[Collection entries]

****

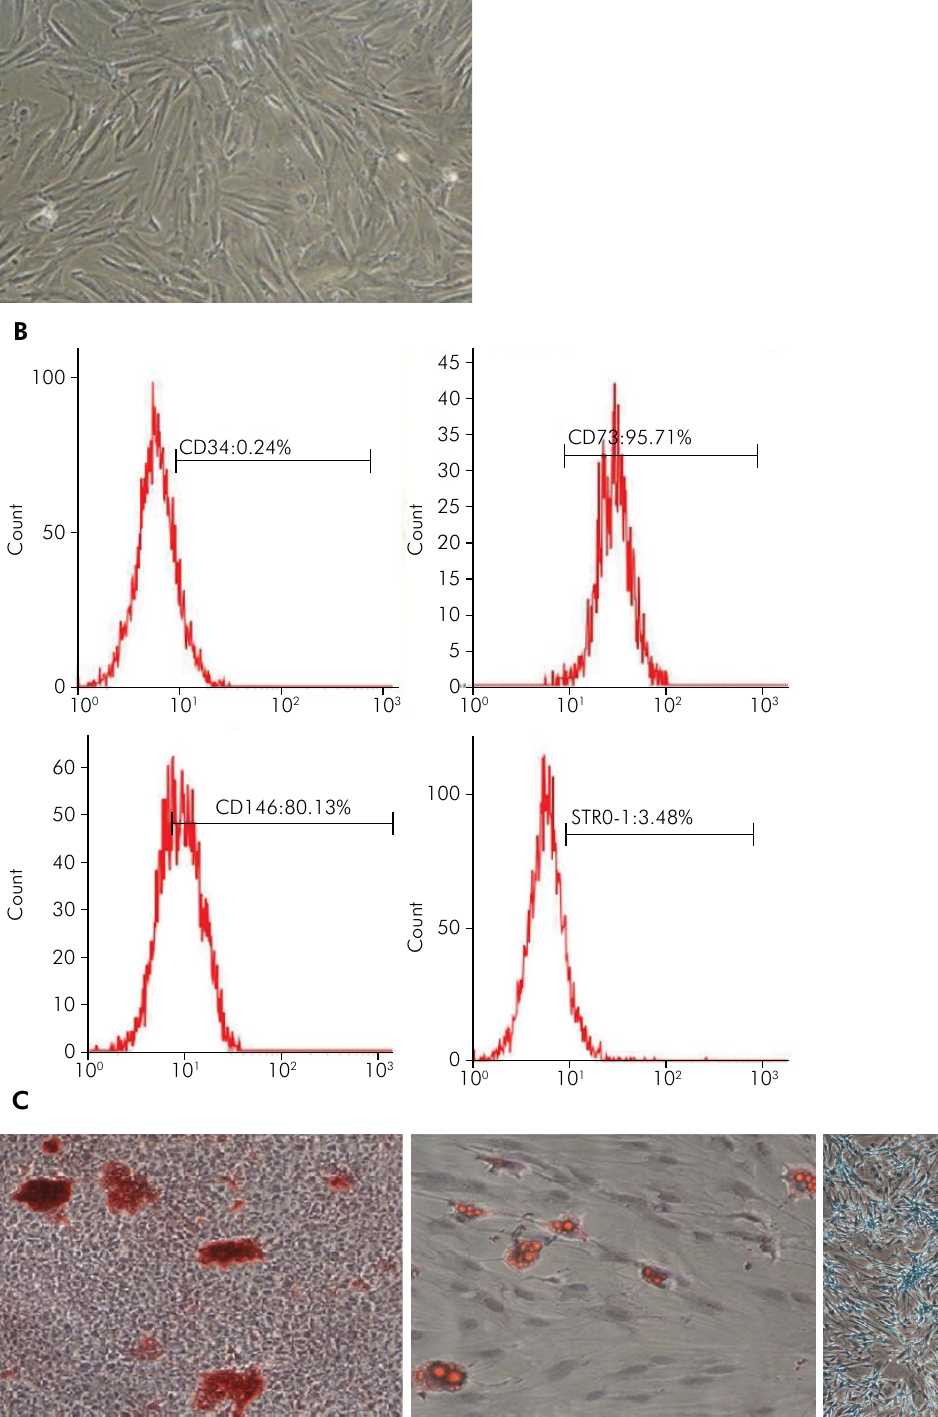
Figure 1. A: Morphological characteristics of DFCs at the third passage were observed under a light-inverted microscope. DFCs exhibit typical fibroblast-like spindle morphology. B: Flow cytometric analysis indicated that the DFCs were of mesenchymal origin (positive for CD73 and negative for CD34) and that the DFCs were stem cells (positive for CD146 and STRO-1). C: Osteogenic (Os), adipogenic (Ad) and chondrogenic (Ch) differentiation of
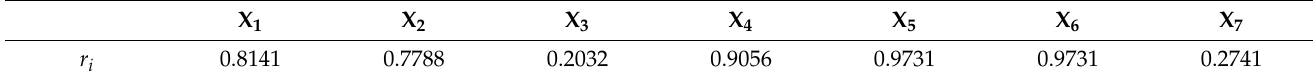
Table 4. Fuzzy membership degrees of influencing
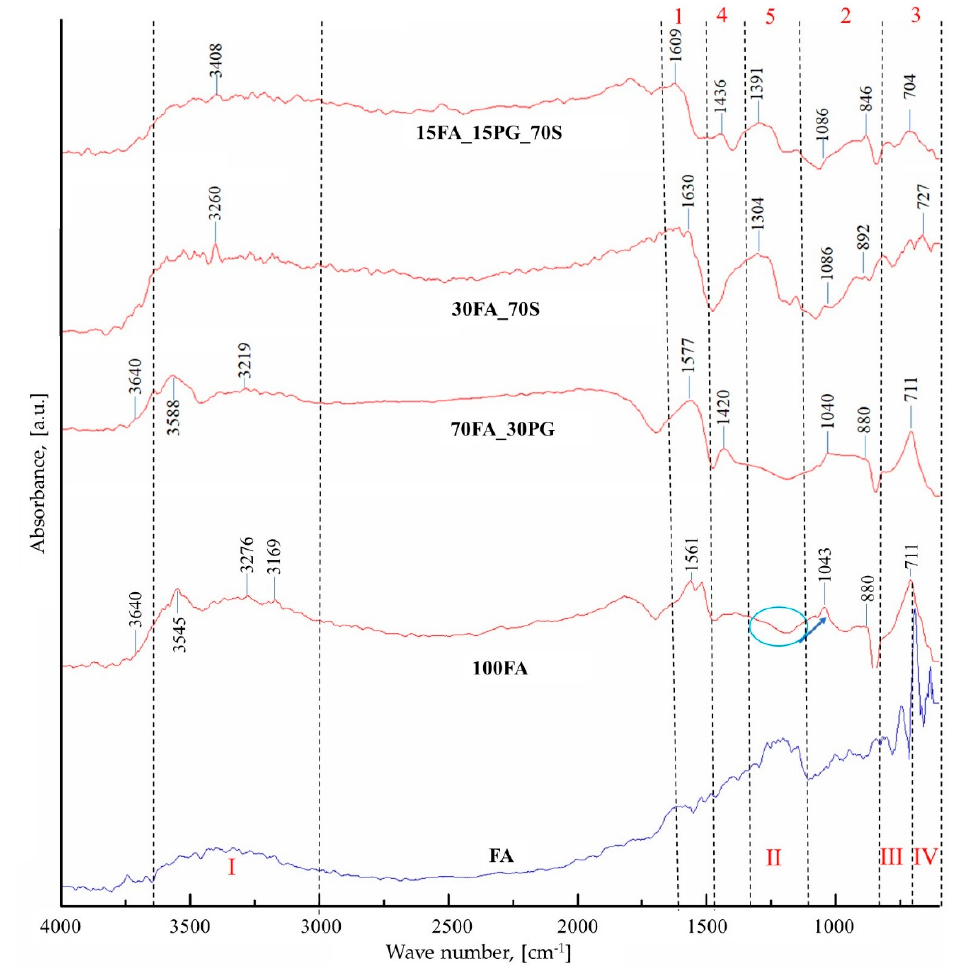
Figure 12. FTIR spectra of raw material (FA) and the analyzed samples.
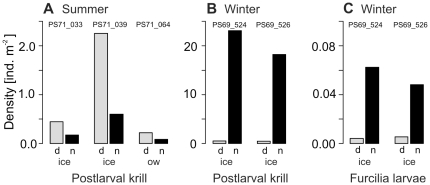

Euphausia superba.Day/night comparisons of the surface layer density of (A) postlarval krill at three locations in summer (2007/2008), (B) postlarval krill, and (C) furcilia larvae at two locations in winter (2006). Scaling of y-axis differs. Denotations above bars are location codes. d = daytime, night = night-time; ice = under-ice, ow = open water SUIT hauls.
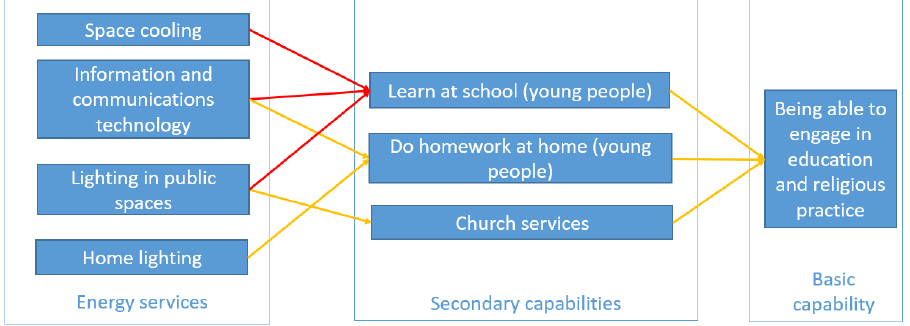
Figure 5. Connections made between energy services, secondary capabilities, and education and religious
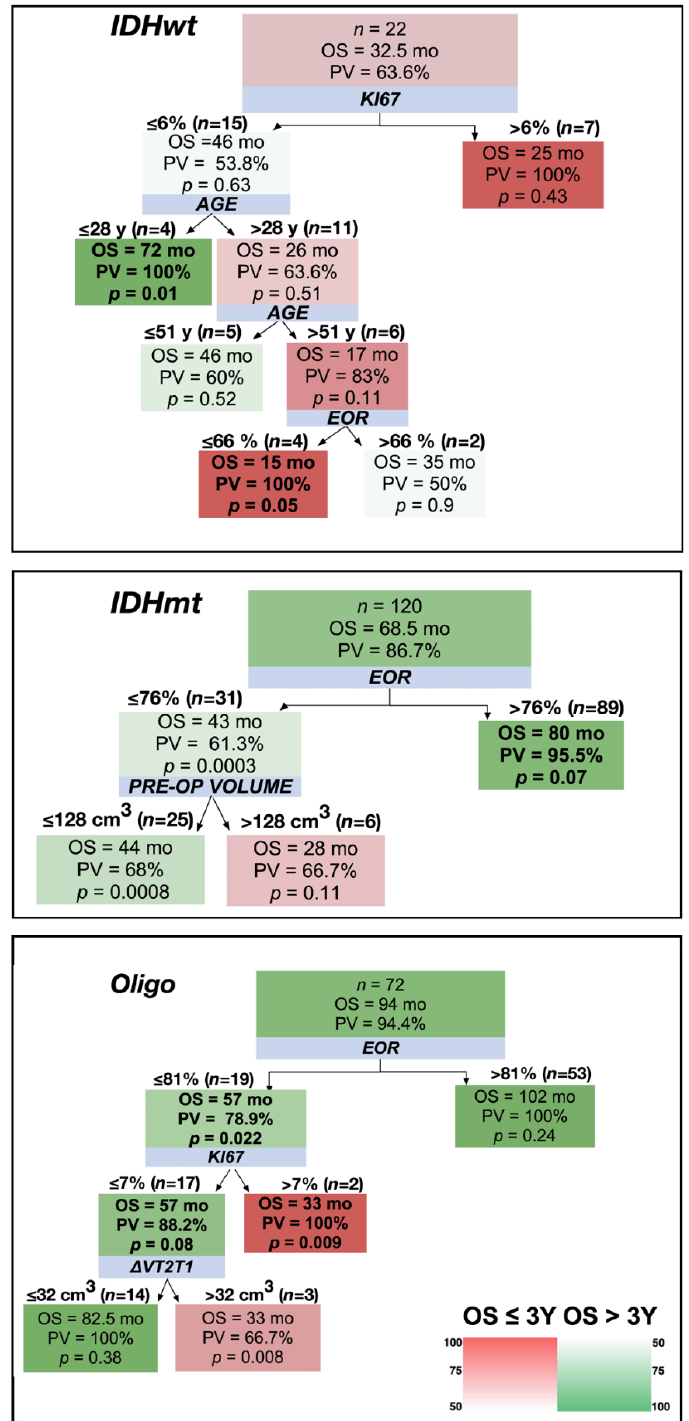
Figure 3. Decision trees applied to the three LGG molecular classes considering 3-year OS as a cut-o ff . The shading color of the cells indicates the predictive value (PV) of an OS superior (green) or inferior (red) to 3 years (see color heat map). Blue boxes show the variables stratifying the population. On top of the detected subgroups are shown the cut-o ff values and the number of patients satisfying them. Within the branches, boxes show the median OS of the patient subgroup, the PV, and the results of the Mann–Whitney test ( p -value) comparing the subgroup OS with that of the general population (top box). In bold are indicated the subgroups characterized by a PV > 75% and a p < 0.05.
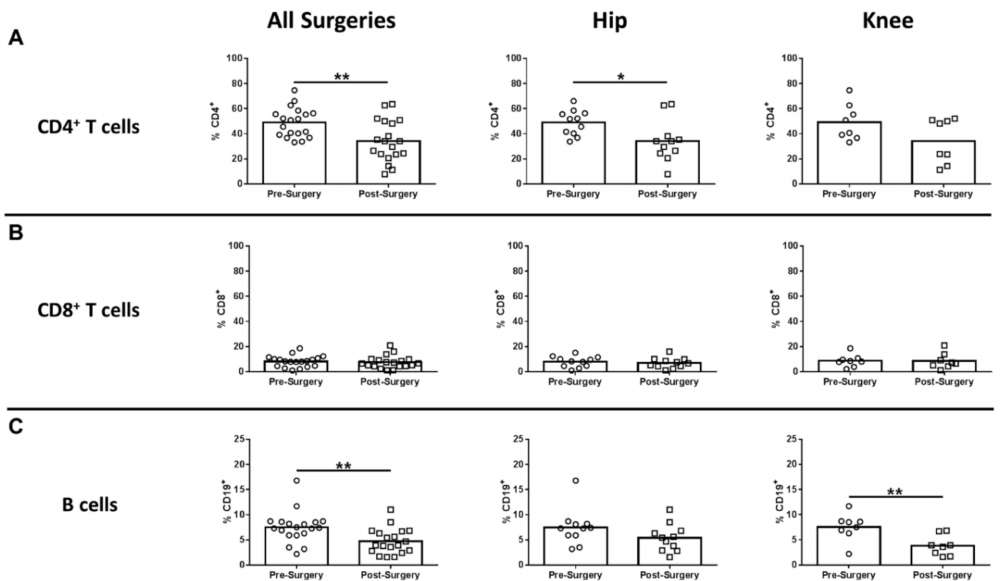
Figure 3. Hip / knee arthroplasty reduces CD4 + T and B cells in the peripheral circulation. Blood samples collected from patients pre- and post-surgery for THA ( n = 11) and TKA ( n = 8) were analyzed by flow cytometry. Results were calculated after gating on live CD45 + cells and quantitation of ( A ) CD4 + T cells, ( B ) CD8 + T cells, and ( C ) CD19 + B cells is presented (* p < 0.05; ** p < 0.01; unpaired two-tailed Student’s t -test).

****

Work order:
Look through the lines above and collect those with the word "that".

Answer area:
Figure 1. A: Morphological characteristics of DFCs at the third passage were observed under a light-inverted microscope. DFCs exhibit typical fibroblast-like spindle morphology. B: Flow cytometric analysis indicated that the DFCs were of mesenchymal origin (positive for CD73 and negative for CD34) and that the DFCs were stem cells (positive for CD146 and STRO-1). C: Osteogenic (Os), adipogenic (Ad) and chondrogenic (Ch) differentiation of
Figure 3. Decision trees applied to the three LGG molecular classes considering 3-year OS as a cut-o ff . The shading color of the cells indicates the predictive value (PV) of an OS superior (green) or inferior (red) to 3 years (see color heat map). Blue boxes show the variables stratifying the population. On top of the detected subgroups are shown the cut-o ff values and the number of patients satisfying them. Within the branches, boxes show the median OS of the patient subgroup, the PV, and the results of the Mann–Whitney test ( p -value) comparing the subgroup OS with that of the general population (top box). In bold are indicated the subgroups characterized by a PV > 75% and a p < 0.05.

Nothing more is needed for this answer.